= Exercise instructions =
The answer is to be an exact copy of the lines below running from the line with "knife block: none" down to the line with "vase: present [49,390,78,446]", both ends included, and nothing more.

= Data to process =
------------
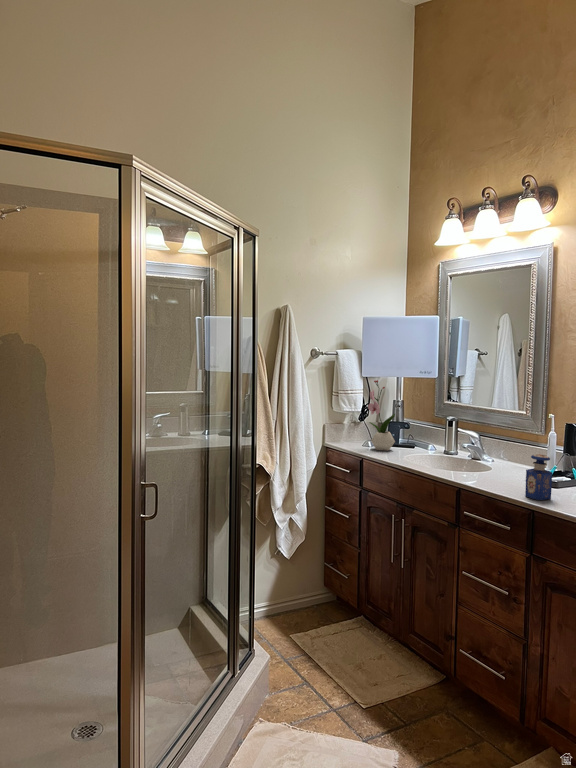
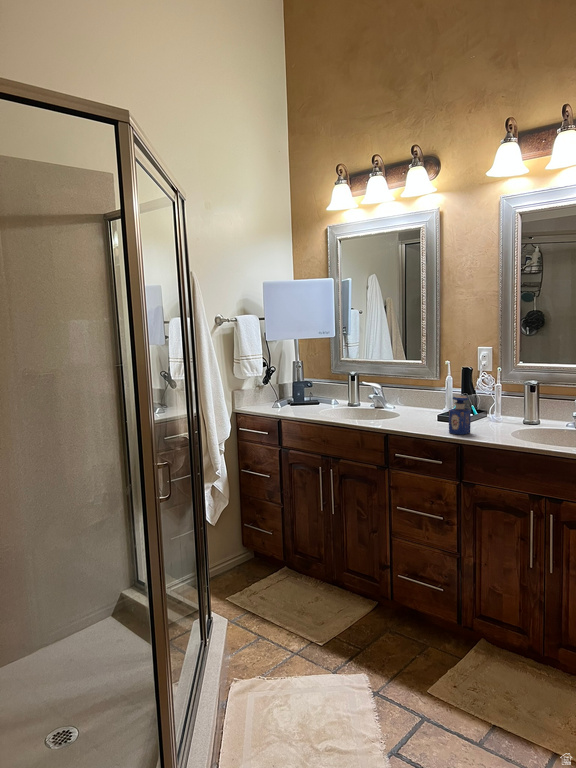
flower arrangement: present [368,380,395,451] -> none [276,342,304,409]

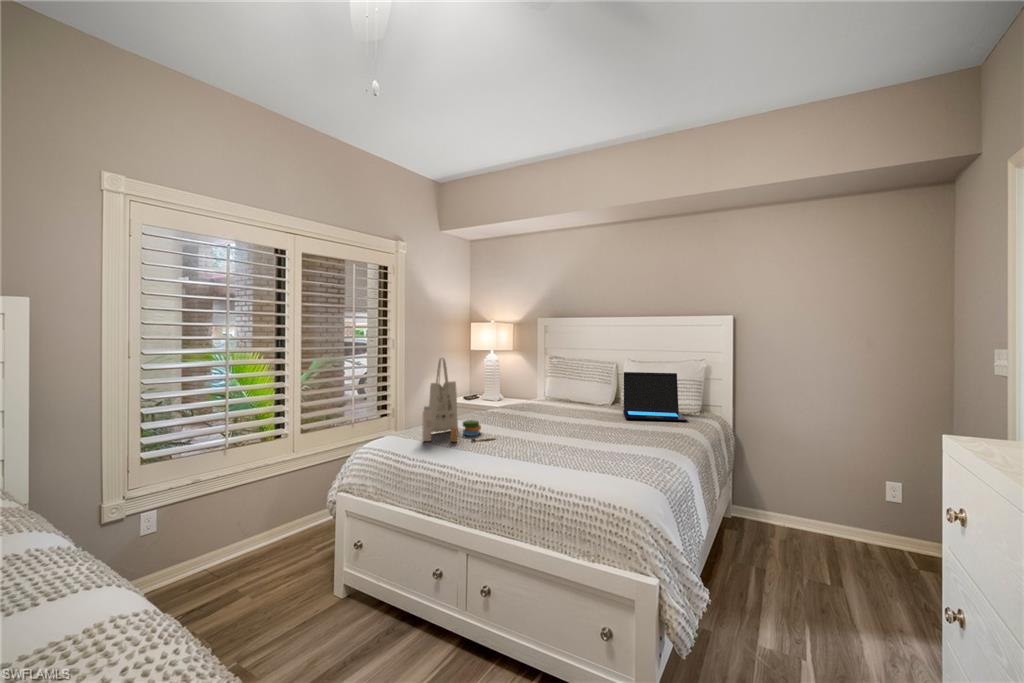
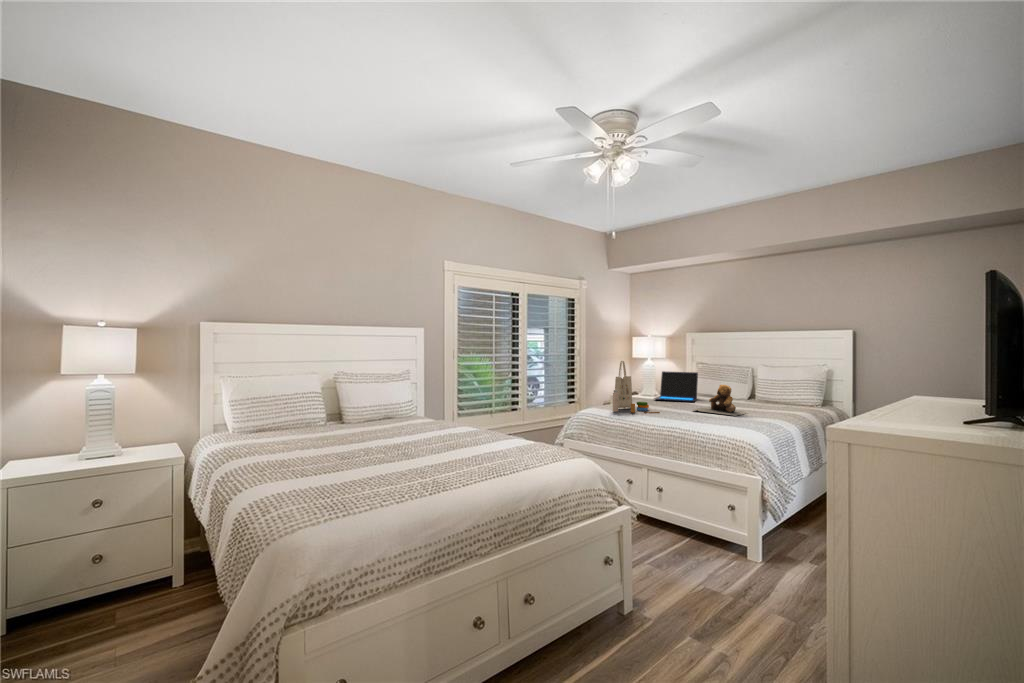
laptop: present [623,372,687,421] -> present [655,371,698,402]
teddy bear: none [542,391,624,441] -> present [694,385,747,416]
------------
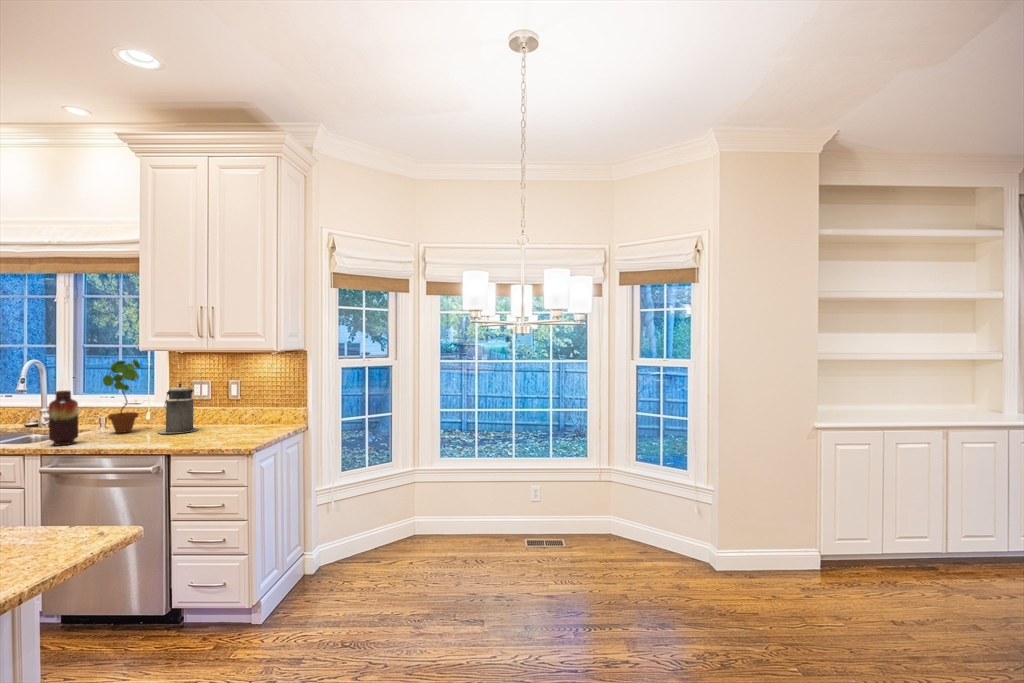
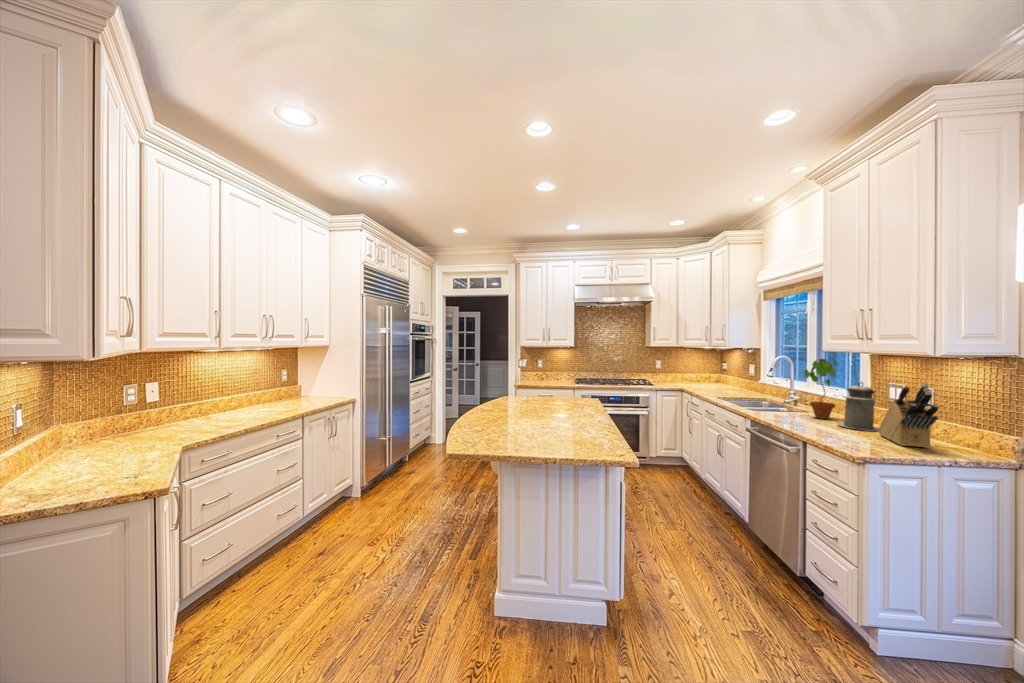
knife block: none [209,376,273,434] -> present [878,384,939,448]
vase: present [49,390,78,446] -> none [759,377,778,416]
------------
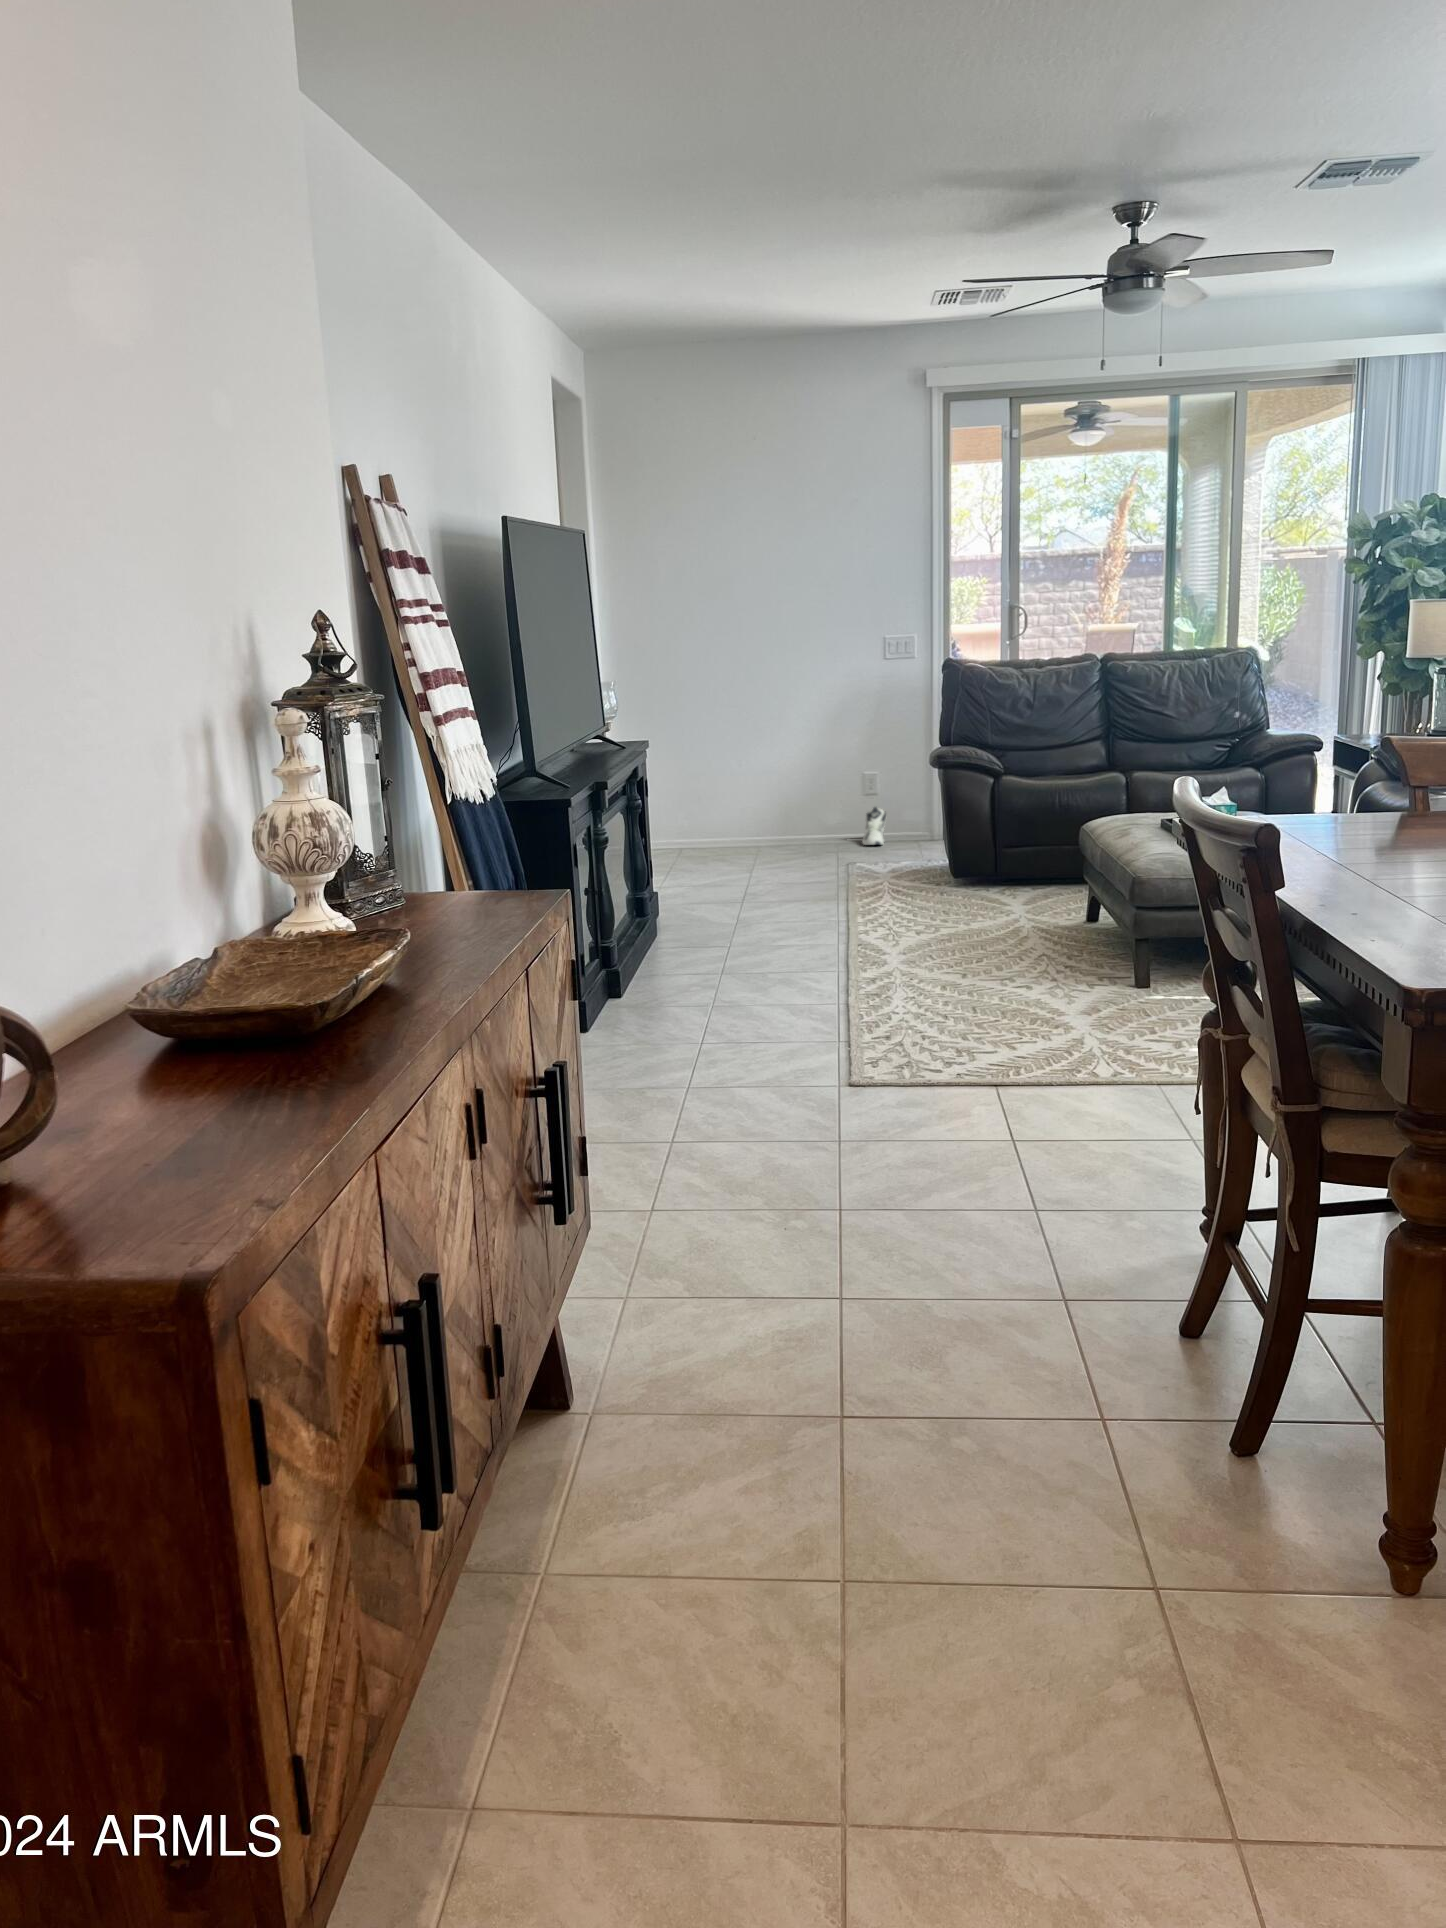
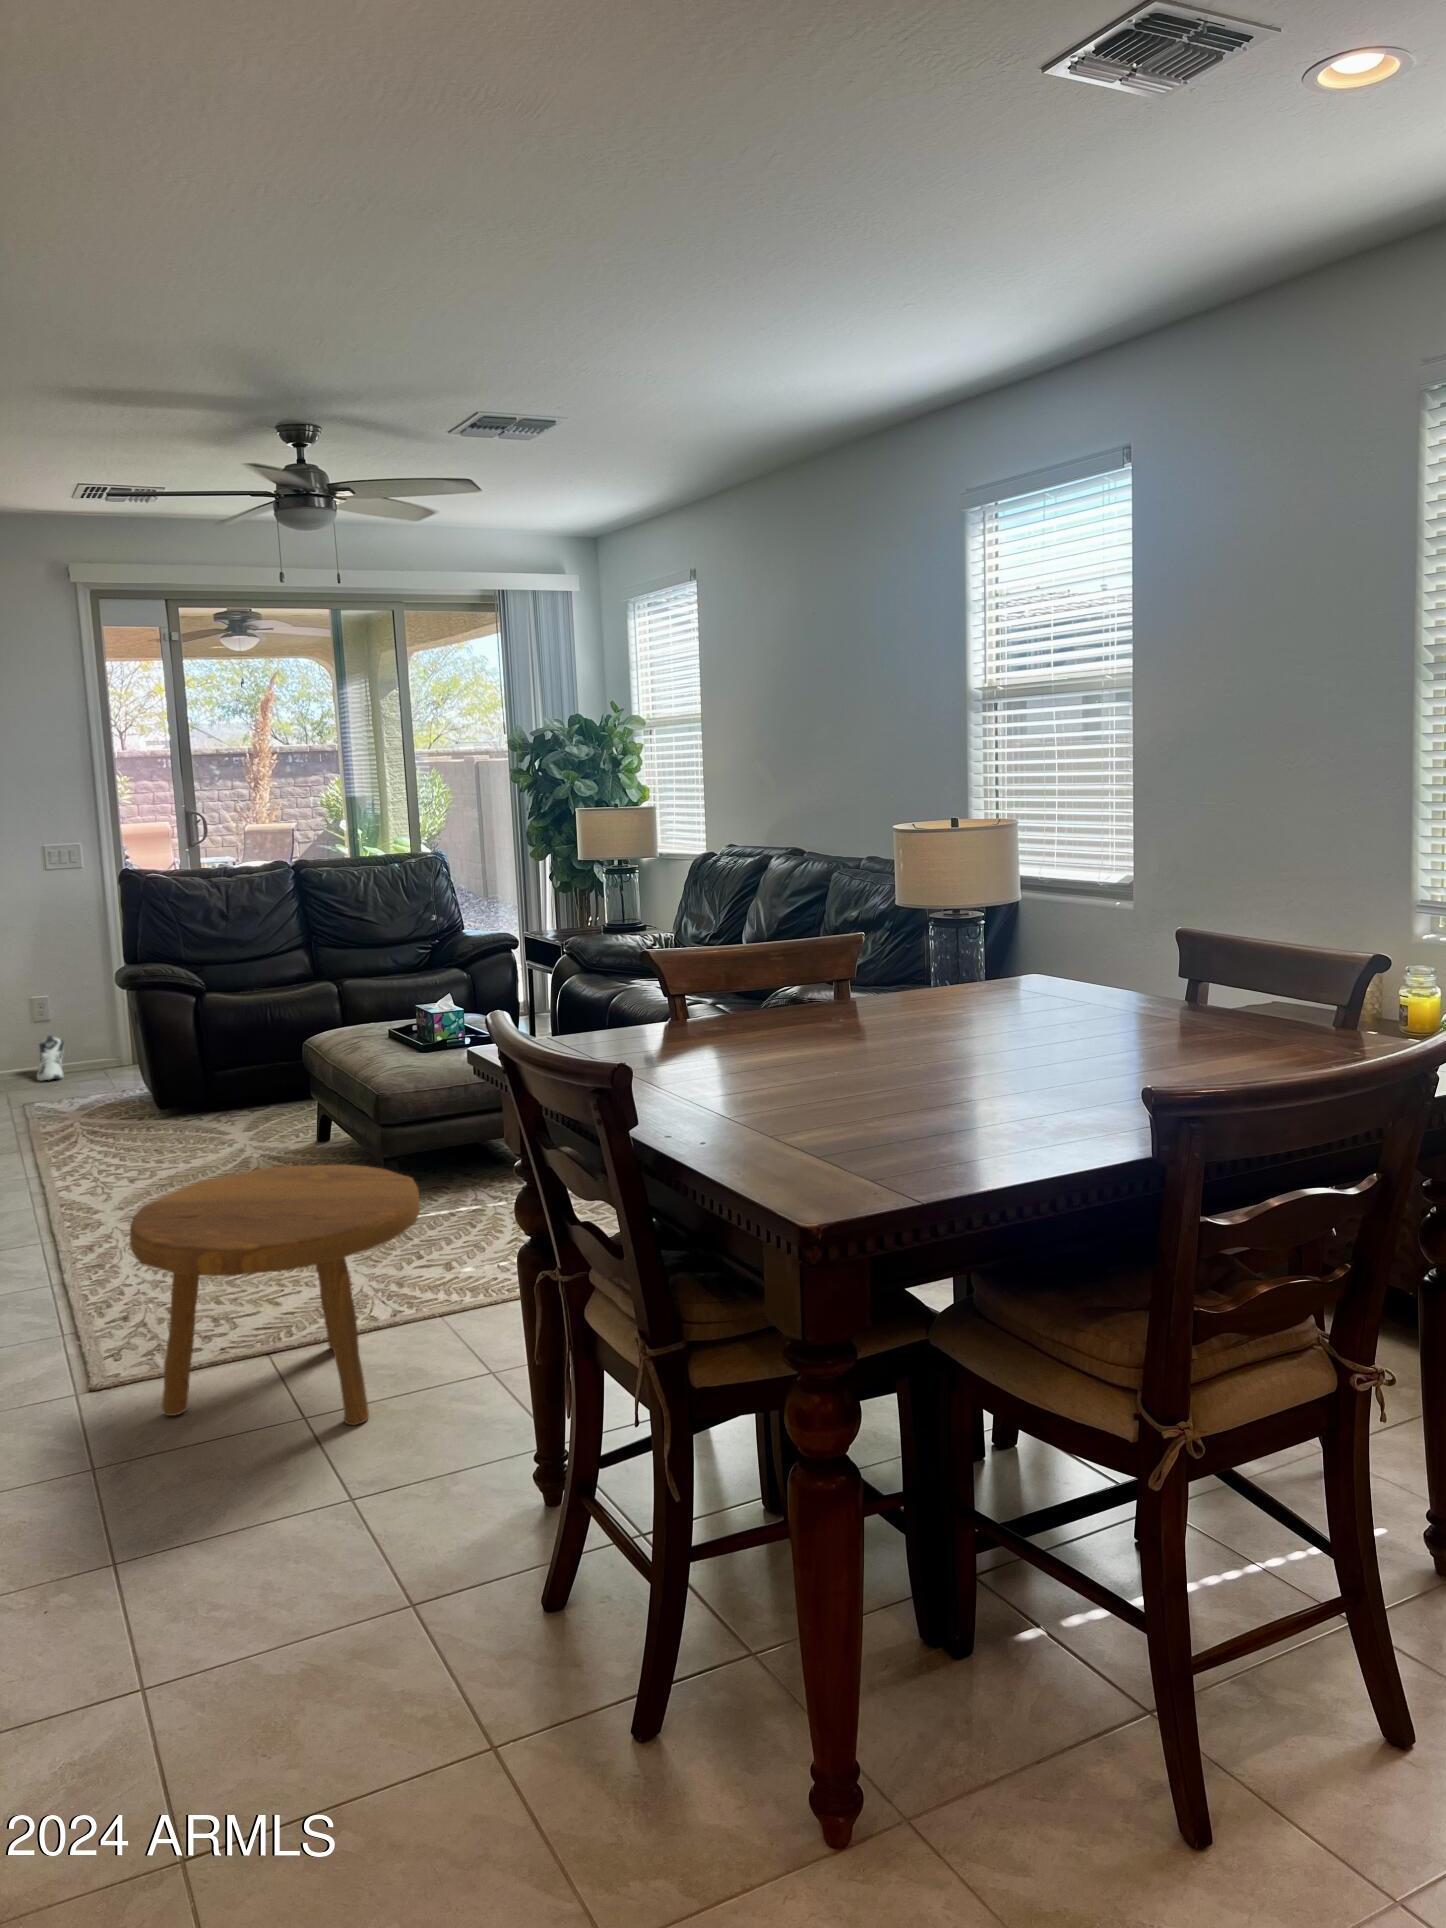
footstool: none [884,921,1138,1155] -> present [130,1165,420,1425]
------------
= Output for this exercise =
knife block: none [209,376,273,434] -> present [878,384,939,448]
vase: present [49,390,78,446] -> none [759,377,778,416]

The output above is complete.